APENSO INDONESIA

header ads

FENOMENA "PENGAMEN SEMI"

FENOMENA "PENGAMEN SEMI"


Oleh: Gempur Santoso

(Guru Besar Umaha Sidoarjo)


Uang memang bukan segalanya. Tapi manusia butuh uang. Walau sekadar untuk beli konsumsi makan.

Terutama bagi yang tidak punya lahan untuk menanam. Segala jenis buah hasil panen, bisa dimakan, dari lahan tanah. Terutama orang kota, ada yang tak punya lahan menanam.

"Makan uang". Maksudnya, semua harus membeli. Segala macam harus dibeli. Termasuk makanan harus beli. Termasuk minum pun harus membeli.

Bagi orang desa. Terutama hidup sebagai orang desa. Ada yang memiliki lahan. Bahkan ada yang memiliki lahan luas. Bisa menanam segala tanaman yang bisa dimakan.

Walau di desa bahan makan tak menjadi masalah. Tetap butuh uang, bukan untuk membeli makanan/minuman. Bahkan hampir nihil uang untuk bisa makan. Cukup hasil dari tanaman dari sawah, ataupun dari kebun.
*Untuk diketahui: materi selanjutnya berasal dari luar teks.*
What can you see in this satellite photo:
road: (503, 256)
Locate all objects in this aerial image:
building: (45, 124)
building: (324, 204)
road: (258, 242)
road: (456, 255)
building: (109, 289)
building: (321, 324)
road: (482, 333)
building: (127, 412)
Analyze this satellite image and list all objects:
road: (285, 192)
Hasil panen dari sawah/kebun. Kadang sebagai lahan produktif, profit, menghasilkan uang. Bagi yang yang tak punya lahan luas. Biasanya buruh tani, sehingga punya uang. Tetapi, tetap "tidak sulit makan". Makanan tidak serba membeli.

Beberapa malam. Dua malam. Setelah shalat isak. Saya dengan istri. Duduk di area kuliner. Sambil ngopi dan sekadar makan - makanan yang ada.
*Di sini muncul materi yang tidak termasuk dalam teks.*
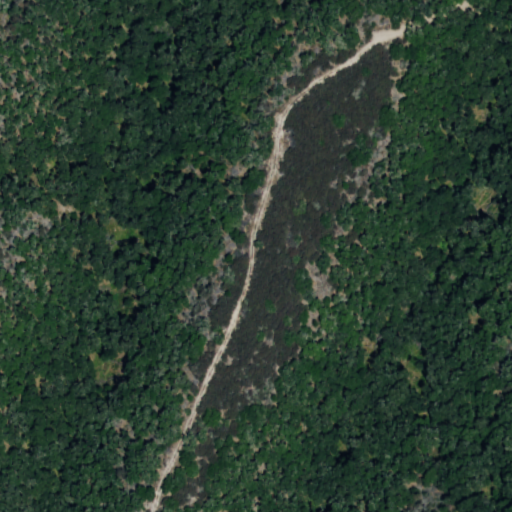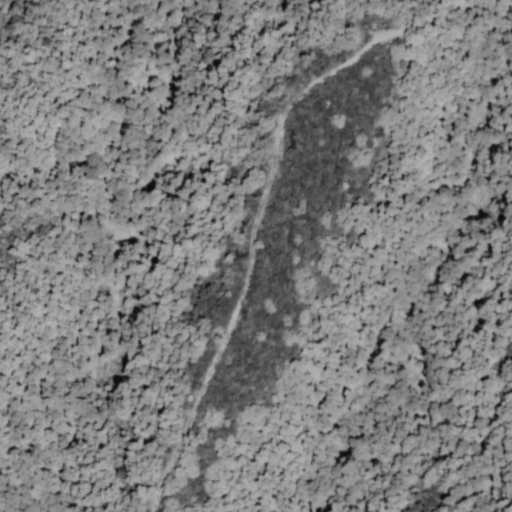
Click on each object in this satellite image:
road: (252, 248)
Lokasi kuliner itu di tanah lapang, milik seseorang. Disewakan per petak tanpa sekat permanen. Para penjaja makanan/kuliner sewa menempati. Berjualan makanan.

Selama kami duduk di warung kuliner itu. Tidak sepi pengamen dan pengemis. Tampak pengamen itu, pengemis pula. Ngamen pakai musik asal - asalan, tanpa irama seni yang semestinya. Asal bunyi, "pengamen semi".
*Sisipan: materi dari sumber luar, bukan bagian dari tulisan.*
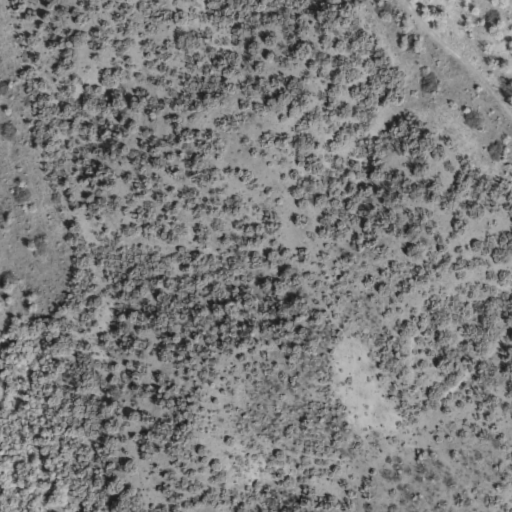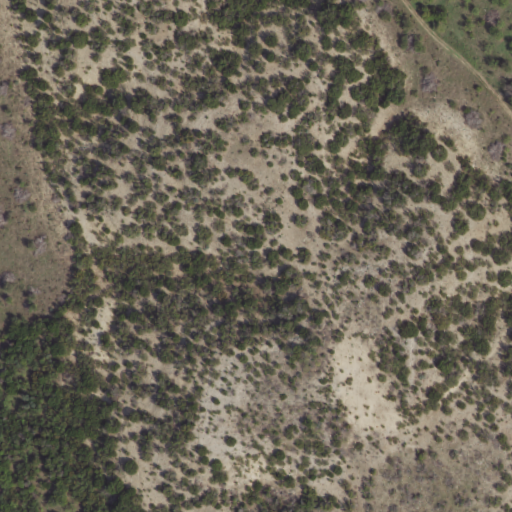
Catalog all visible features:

Lima ratus receh diberikan. Sudah selesai. Pindah ke pembeli lain.  Jrengjing, koplak - koplak ketepung paralon, kadang suara ecek - ecek. Ngamen semi mungkin bisa disebut "ngemis semi". Sama, dari pembeli ke pembeli yang duduk di warung kuliner itu. Pengemis, "pengamen semi" silih berganti.

Apa ada "pengamen asli" alias pengamen dari seniman - asli? Ada. Itu bukan "pengamen semi". Seniman "pengamen" atau "pengamen asli", ada transaksi. 

Dulu, saya menemui di desa - pedalaman. Berbagai jenis: ada janggrung (nandak/menari diiringi karawitan), ada nyanyian diiringi musik siter, ada kentrung, ada angklung wayang titi, ada jaranan, ada reog, ada pula penyanyi bergitar. Dan lain - lain.

Dulu, setiap jenis pengamen yang tampil juga dari rumah ke rumah. Kalau tanggapan (bermain) pada suatu rumah, pasti transaksi.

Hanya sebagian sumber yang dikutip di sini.